— start —

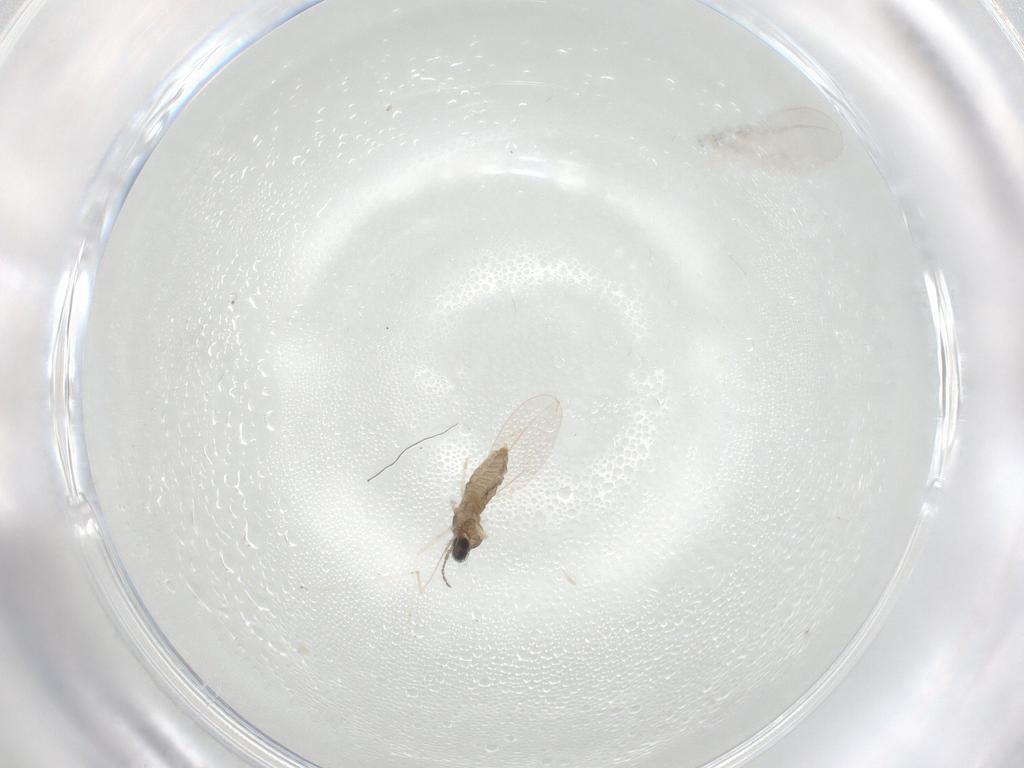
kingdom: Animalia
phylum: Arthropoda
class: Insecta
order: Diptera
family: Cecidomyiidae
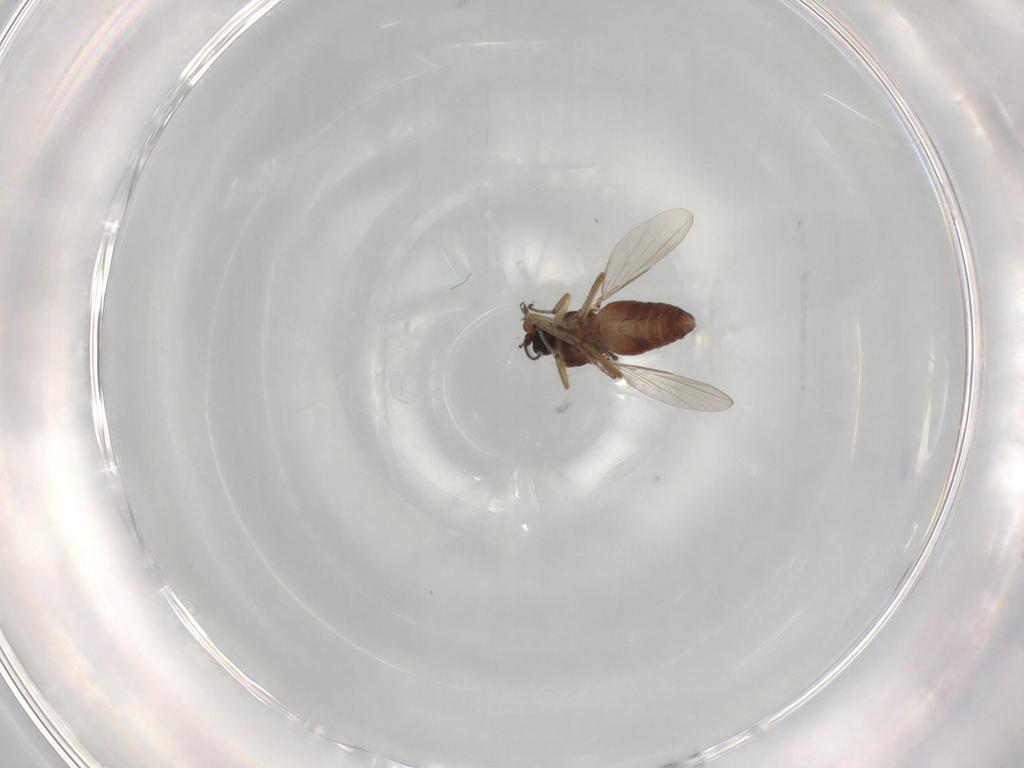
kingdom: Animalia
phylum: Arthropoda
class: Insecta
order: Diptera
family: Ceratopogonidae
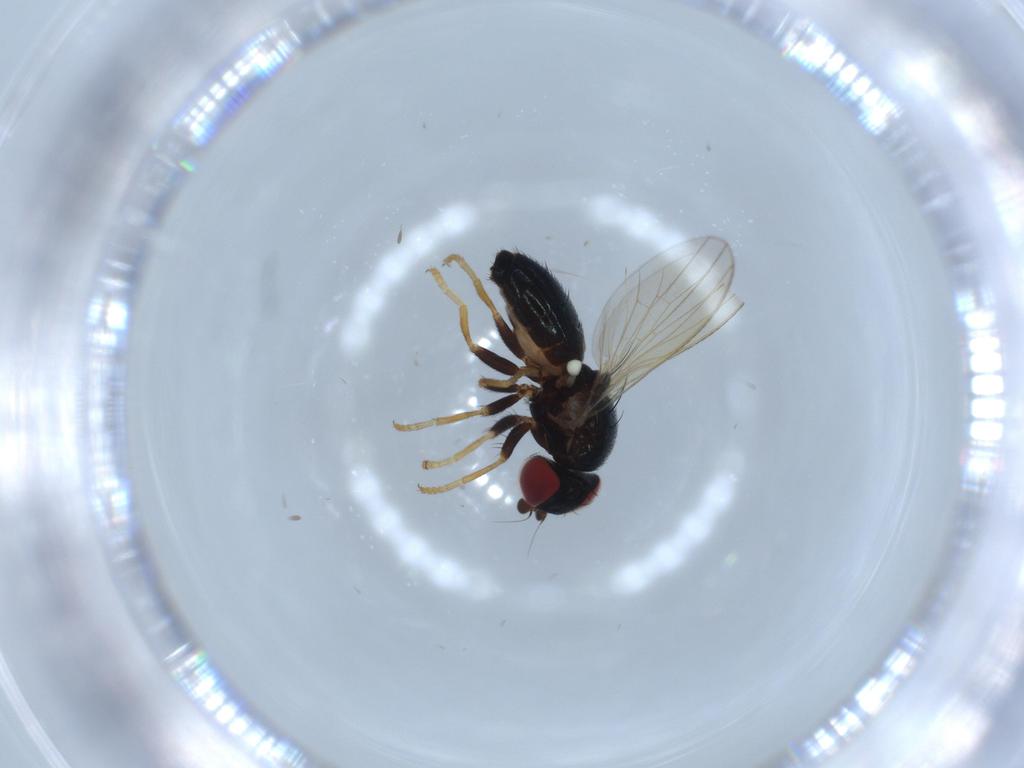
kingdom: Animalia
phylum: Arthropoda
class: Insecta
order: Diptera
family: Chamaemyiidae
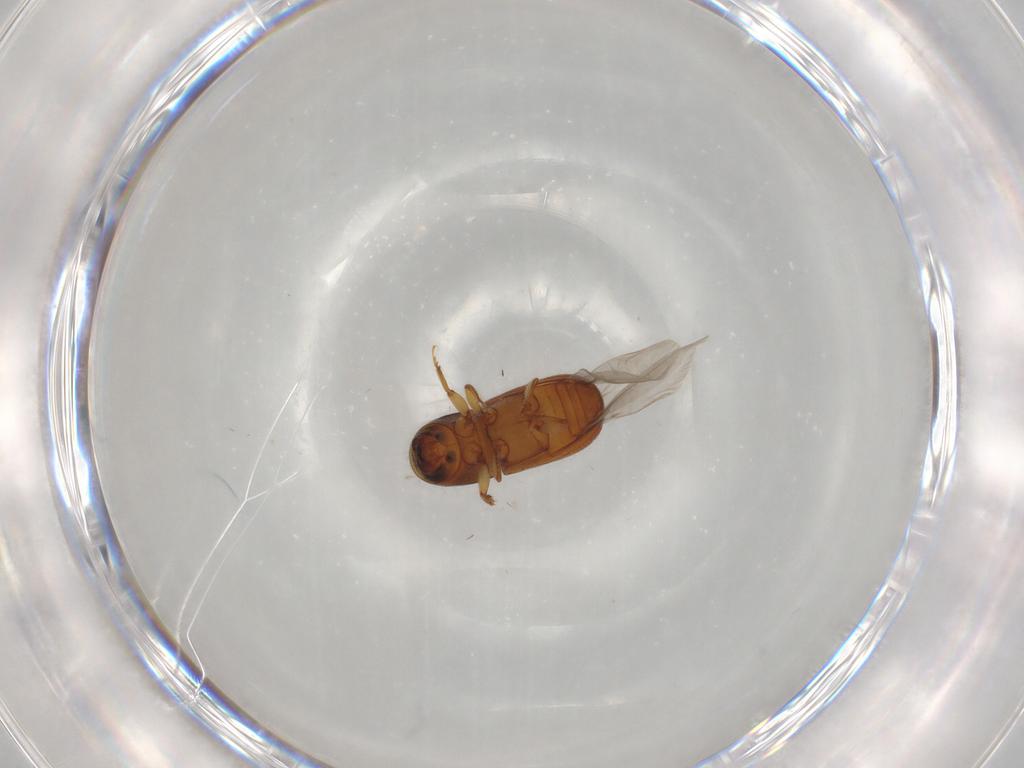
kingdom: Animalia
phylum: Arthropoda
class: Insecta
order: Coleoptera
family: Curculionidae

— end —

▶ [Work to do]: Rewrite the lines of all the entries above with every instance of "family" changed to "Family" and nothing else altered. Omit the pictures.

▶ [Task result]:
kingdom: Animalia
phylum: Arthropoda
class: Insecta
order: Diptera
Family: Cecidomyiidae
kingdom: Animalia
phylum: Arthropoda
class: Insecta
order: Diptera
Family: Ceratopogonidae
kingdom: Animalia
phylum: Arthropoda
class: Insecta
order: Diptera
Family: Chamaemyiidae
kingdom: Animalia
phylum: Arthropoda
class: Insecta
order: Coleoptera
Family: Curculionidae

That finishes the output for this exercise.